# WHAT TO DO
1. Do these statements agree with the extract on Esther Cohen's book about pain? Answer yes or no for each and quote the words of the extract that decide it. (a) Cohen's book is about pain in the Middle Ages itself. (b) Physicians considered pain useful as a means of diagnosis. (c) Cohen splits her book into three key discussion topics.
2. Which discourses does the extract on Esther Cohen's book about pain name as showing how late medieval Europeans thought about and conceptualized pain? List all of them.

# SELECTED EXTRACT

·····

Extract

Esther Cohen observes that ‘though almost everybody knows what pain feels like, general definitions are difficult and unsatisfactory. No one has succeeded in providing a definition of bodily pain that is in any way helpful in understanding it’ (p. 2). This statement encapsulates one of the basic assumptions of Cohen's book: namely, that the immediate qualitative sensuality of pain is unknowable to anyone other than the subject of pain. Hence, she goes on to state ‘[t]his book is not about pain in the Middle Ages, for pain itself cannot be known; it is about what people thought and did about pain, how they conceptualized it, how they explained it to themselves and others’ (p. 3).

She identifies four discourses which provide a range of insights into how late medieval Europeans thought about, and conceptualised, pain: medicine, law, scholastic theology and devotional writing (the latter two of which overlap in important respects). Furthermore, she splits her book into two key discussion topics: the uses of suffering and knowledge from pain. In this way, she explores, first, the ways in which pain was considered useful by physicians and surgeons, jurists, scholastic theologians and the authors and subjects of devotional writings. For instance, pain was considered useful by physicians as a means of diagnosis, for jurists as a means of securing confessions of criminality, heresy and later witchcraft, from suspects, and for scholastic theologians, ascetics and mystics as a means of moral self-improvement. Secondly, she examines what kinds of information these groups of people found in pain or believed they could gain by causing it, to others in the case of jurists, and sometimes themselves in the case of ascetics and mystics.

·····

# MATERIAL SHOWN
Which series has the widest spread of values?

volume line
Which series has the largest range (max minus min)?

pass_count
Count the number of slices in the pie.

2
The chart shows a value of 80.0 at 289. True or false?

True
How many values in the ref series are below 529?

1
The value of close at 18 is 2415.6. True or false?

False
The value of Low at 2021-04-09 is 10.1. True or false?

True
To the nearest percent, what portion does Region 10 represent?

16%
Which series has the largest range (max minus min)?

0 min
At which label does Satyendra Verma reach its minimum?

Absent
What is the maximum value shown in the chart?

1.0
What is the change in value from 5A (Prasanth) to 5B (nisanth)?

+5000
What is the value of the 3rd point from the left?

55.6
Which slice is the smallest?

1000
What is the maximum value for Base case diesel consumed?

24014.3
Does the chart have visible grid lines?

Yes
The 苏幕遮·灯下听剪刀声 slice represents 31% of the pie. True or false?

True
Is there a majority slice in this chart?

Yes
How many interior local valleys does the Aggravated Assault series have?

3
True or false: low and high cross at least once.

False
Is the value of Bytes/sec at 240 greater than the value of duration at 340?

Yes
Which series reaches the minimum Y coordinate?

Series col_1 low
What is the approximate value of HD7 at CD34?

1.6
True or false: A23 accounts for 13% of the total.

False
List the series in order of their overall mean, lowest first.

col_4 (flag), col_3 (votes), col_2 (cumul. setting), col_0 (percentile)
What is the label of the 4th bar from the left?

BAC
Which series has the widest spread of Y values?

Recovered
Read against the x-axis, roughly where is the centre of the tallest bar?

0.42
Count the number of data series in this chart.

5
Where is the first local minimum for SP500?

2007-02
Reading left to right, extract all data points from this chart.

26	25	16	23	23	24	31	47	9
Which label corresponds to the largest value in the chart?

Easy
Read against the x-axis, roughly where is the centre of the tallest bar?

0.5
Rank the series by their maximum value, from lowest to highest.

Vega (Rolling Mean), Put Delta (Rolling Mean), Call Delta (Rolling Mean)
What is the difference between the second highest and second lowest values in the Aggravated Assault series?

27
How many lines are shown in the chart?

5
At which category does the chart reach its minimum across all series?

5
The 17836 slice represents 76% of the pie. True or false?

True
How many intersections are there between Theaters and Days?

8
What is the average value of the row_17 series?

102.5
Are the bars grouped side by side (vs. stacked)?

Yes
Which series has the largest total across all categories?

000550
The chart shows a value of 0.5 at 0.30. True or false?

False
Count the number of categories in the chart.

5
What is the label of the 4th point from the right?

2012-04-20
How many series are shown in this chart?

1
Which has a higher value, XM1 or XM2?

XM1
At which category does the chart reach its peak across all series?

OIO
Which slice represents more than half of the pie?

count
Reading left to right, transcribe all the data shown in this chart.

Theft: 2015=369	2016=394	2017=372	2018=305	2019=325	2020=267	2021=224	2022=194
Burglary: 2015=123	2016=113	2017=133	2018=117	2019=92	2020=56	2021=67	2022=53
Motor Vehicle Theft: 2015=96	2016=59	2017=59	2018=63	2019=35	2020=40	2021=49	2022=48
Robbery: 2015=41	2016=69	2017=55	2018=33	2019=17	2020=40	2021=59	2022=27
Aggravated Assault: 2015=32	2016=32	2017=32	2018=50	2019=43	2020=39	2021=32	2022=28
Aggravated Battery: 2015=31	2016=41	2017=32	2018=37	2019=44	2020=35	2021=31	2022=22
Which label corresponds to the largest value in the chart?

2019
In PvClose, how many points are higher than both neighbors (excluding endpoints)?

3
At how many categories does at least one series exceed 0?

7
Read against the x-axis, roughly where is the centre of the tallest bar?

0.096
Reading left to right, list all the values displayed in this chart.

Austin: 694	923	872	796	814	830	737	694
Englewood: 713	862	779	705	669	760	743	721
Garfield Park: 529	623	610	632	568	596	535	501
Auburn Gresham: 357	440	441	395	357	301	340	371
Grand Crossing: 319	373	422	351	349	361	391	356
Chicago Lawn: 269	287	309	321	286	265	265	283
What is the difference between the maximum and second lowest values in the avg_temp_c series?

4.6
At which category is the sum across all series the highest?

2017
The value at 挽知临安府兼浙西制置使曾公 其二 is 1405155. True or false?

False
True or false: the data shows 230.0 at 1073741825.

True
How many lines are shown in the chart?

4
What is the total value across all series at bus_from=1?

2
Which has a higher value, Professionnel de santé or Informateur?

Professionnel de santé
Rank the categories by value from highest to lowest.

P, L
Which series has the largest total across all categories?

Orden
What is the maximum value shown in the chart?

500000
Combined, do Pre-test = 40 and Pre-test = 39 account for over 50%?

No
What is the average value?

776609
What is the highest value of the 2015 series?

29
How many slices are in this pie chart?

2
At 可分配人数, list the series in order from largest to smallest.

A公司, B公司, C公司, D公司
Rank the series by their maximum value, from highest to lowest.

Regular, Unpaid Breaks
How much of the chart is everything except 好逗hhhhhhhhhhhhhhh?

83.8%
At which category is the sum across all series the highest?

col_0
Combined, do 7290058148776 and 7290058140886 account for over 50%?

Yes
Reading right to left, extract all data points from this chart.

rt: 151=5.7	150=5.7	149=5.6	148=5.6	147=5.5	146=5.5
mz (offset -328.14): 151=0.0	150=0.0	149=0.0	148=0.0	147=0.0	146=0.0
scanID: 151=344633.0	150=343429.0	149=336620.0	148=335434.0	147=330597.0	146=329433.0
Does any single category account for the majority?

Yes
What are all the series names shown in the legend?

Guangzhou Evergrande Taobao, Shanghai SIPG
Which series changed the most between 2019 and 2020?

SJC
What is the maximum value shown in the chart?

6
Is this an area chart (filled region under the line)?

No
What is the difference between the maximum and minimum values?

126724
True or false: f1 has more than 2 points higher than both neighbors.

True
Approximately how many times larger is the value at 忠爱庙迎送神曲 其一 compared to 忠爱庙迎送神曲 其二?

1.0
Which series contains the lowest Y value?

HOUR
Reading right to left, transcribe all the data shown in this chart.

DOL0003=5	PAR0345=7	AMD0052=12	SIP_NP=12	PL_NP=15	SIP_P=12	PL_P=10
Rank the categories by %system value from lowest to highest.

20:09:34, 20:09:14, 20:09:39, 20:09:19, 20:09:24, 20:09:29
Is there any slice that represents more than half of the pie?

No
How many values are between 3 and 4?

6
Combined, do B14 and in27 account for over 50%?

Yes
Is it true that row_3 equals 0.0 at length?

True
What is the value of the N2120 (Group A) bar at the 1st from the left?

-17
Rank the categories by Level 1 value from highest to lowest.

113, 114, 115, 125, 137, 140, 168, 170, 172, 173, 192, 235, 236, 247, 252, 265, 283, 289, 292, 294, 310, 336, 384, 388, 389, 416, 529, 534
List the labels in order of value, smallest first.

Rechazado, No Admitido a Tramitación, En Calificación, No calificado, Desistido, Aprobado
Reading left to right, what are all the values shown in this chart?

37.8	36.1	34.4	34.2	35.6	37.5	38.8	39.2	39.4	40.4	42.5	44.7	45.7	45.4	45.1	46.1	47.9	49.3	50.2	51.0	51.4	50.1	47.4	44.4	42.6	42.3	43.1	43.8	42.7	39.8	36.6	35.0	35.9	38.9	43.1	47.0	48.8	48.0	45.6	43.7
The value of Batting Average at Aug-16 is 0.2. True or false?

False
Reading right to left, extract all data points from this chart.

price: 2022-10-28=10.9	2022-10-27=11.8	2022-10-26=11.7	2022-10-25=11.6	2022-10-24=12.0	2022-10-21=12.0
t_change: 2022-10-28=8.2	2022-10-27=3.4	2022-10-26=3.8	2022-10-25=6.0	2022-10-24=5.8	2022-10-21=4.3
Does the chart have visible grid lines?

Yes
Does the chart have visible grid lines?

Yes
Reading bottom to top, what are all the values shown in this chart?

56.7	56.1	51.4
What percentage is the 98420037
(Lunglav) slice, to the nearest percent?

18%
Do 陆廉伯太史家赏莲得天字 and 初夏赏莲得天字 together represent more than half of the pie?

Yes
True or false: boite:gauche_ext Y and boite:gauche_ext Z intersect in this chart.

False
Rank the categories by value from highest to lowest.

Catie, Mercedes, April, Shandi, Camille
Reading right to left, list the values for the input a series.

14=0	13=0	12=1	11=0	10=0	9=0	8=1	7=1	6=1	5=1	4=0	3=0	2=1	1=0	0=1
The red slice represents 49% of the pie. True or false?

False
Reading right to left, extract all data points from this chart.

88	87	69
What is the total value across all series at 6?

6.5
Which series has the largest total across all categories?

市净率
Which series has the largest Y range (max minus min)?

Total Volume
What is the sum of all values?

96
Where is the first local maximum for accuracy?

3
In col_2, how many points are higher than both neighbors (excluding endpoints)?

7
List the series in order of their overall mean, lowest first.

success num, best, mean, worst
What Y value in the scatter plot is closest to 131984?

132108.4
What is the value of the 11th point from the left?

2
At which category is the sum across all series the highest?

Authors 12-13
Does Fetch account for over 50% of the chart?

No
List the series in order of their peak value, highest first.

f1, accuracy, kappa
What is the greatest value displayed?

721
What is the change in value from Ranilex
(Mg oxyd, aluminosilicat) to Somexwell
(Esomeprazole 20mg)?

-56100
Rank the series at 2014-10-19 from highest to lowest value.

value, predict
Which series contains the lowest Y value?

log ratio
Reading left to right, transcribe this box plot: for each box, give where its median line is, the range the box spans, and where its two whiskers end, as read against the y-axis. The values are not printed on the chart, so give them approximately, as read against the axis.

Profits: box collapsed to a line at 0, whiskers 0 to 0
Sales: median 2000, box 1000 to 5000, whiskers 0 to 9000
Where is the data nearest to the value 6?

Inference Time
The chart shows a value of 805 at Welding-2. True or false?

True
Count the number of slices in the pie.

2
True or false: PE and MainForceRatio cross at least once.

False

·····

# OUTPUTS IN ORDER
1.
(a) No: "[t]his book is not about pain in the Middle Ages, for pain itself cannot be known"
(b) Yes: "pain was considered useful by physicians as a means of diagnosis"
(c) No: "she splits her book into two key discussion topics"

2. Medicine, law, scholastic theology, devotional writing